According to the Estonian National Audit Office, the assessments forwarded to ministries show that the state uses EuropeanUnion support also for financing activities necessary for the long term and the state should prepare for the situation where EU support will decrease in the new budgetary period.
National Audit Office: Future decline in EU support needs attention now
On Wednesday the audit office published eight audits, which focus on the role of European Union support in the various areas of the functioning of the state of Estonia, and a report that summarizes them all. The annual report of the National Audit Office submitted to the Riigikogu in early November highlighted that the state should prepare for the situation where EU support will decrease in the new budgetary period – according to the Ministry of Finance by about 40 percent or 1.5 billion euros without considering the impact of Brexit - writes err.ee.
According to the ministries, 90 percent of the activities currently funded with EU support will remain necessary after 2020 as well. The state has functions and activities that have partly been funded with EU support instead of using the state's own revenue. A good example is the development of the road network, which will be financed with EU support to the extent of around 36 percent from 2014 to 2020. The implementation of the capacity for work reform has also mainly been funded with EU support and it is also used to finance the provision of several labor market services. Approximately 85 to 90 percent of the funds used to support entrepreneurship and regional development also come from EU funds, it is written in the general audit report.
The ministries hope that the necessary activities will be financed from the state's other revenue after the decrease in EU support.
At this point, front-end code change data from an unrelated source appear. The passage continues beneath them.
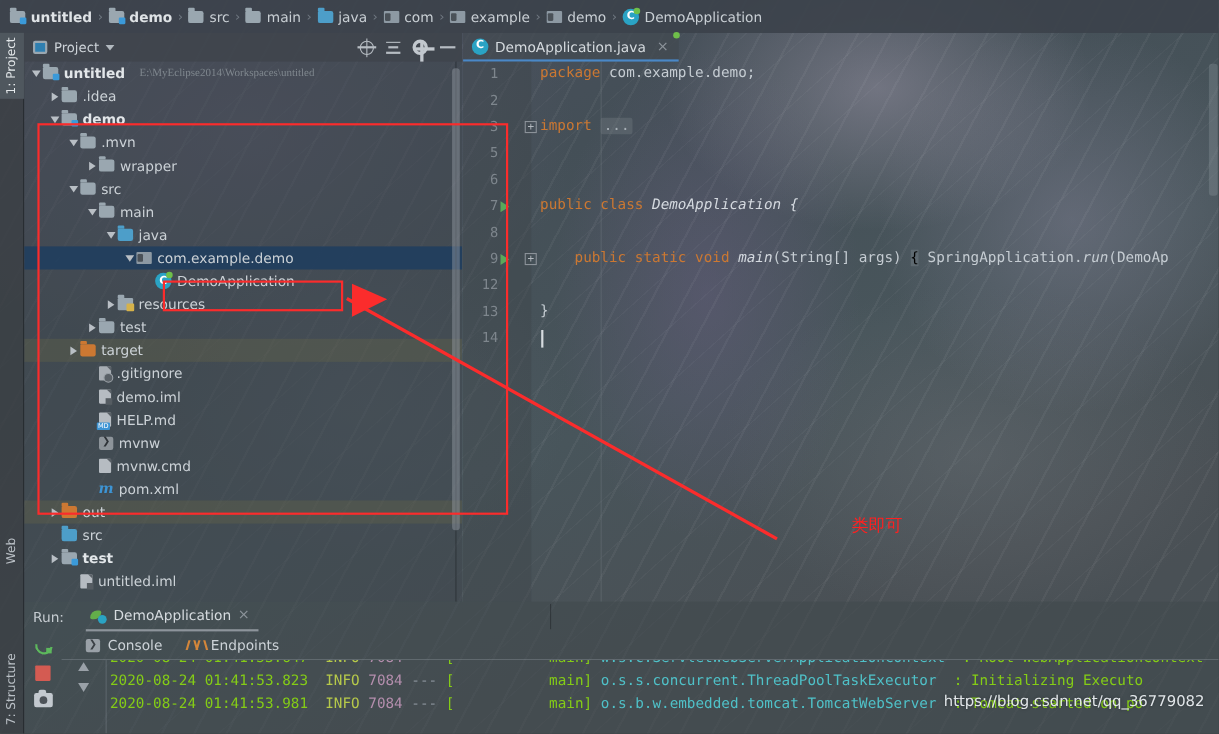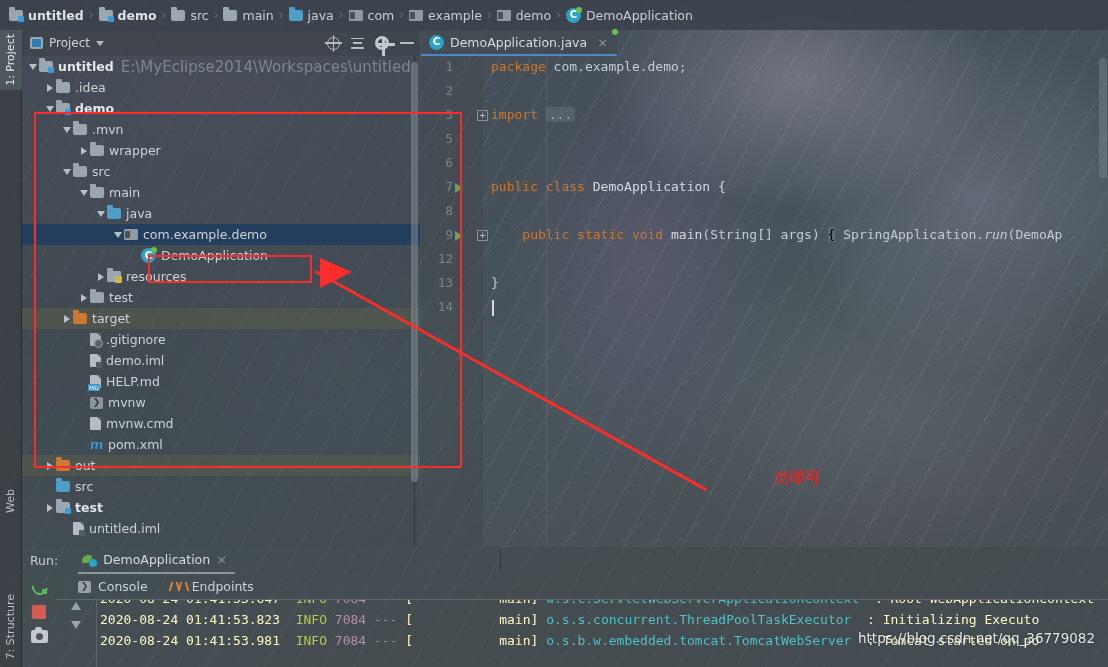--- a/index.html
+++ b/index.html
@@ -128,7 +128,7 @@
   .trow .tico { margin-right: 5px; flex:none; }
   .trow .tlbl { }
   .trow .tlbl.bold { font-weight:bold; color:#e2e6e9; }
-  .trow .tpath { color:#7f878e; margin-left:7px; font-size:15px; }
+  .trow .tpath { color:#7f878e; margin-left:13px; font-size:10px;font-family:Liberation Serif, serif; }
 
   .ico-file { width:11px;height:13px;background:#b6bcc2;border-radius:1px;position:relative;}
   .ico-file:before{content:"";position:absolute;right:0;top:0;border-top:4px solid #5b6268;border-left:4px solid transparent;}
The activities that in the opinion of the ministries will remain necessary in the future are financed with EU support in the amount of 3 billion euros in the current period.
According to the ministries, a significant decrease in the funding of the activities financed from EU support that will remain necessary in the future would concern many functions and goals of the state.
The Ministry of Finance does not consider necessary drawing up a separate strategy for preparing for the decline in EU support because according to the ministry all such issues would be solved in the budget.
The National Audit Office finds that the Ministry of Finance should provide a detailed explanation, schedule and action plan in the state's budgetary strategy for 2019-2022, which would show how the state is preparing for the probable decrease in European Union support and which processes are used. The state's needs, possibilities and cost alternatives in the case of decreasing foreign support must be analyzed and treated in a comprehensive and understandable manner. The Riigikogu should also be included in the planning of the next budgetary period of the European Union in order to set more broad-based priorities.
Estonia has received billions of euros worth of non-refundable foreign aid since its independence was restored. During the 2014-2020 budgetary period the European Union is supporting Estonia from its structural and investment funds to the value of 4.4 billion euros. Approximately 3.5 billion euros of this amount is earmarked for the development of education, enterprise, transport, the information society and the environment as cohesion policy support and around 900 million euros for agriculture and fishery. The overview prepared by the National Audit Office does not touch on agriculture and fishery, since support for these fields is determined on a separate basis that is not linked to the country's GDP or GNI indicators.
In the last 10 years, approximately one half of the public sector investments and about 11 percent of the state budget expenditure of Estonia have been covered from foreign aid, mostly the support of the European Union.
Estonia will probably have significantly less support funding at its disposal in the budgetary period of the European Union that starts in 2021. The amount of money to be allocated to Estonia is not known yet, but even if the impact of the United Kingdom's withdrawal from the European Union is not taken into account, support funds will decrease by up to 40 percent or around 1.5 billion euros compared to the current budgetary period according to the initial estimates of the Ministry of Finance.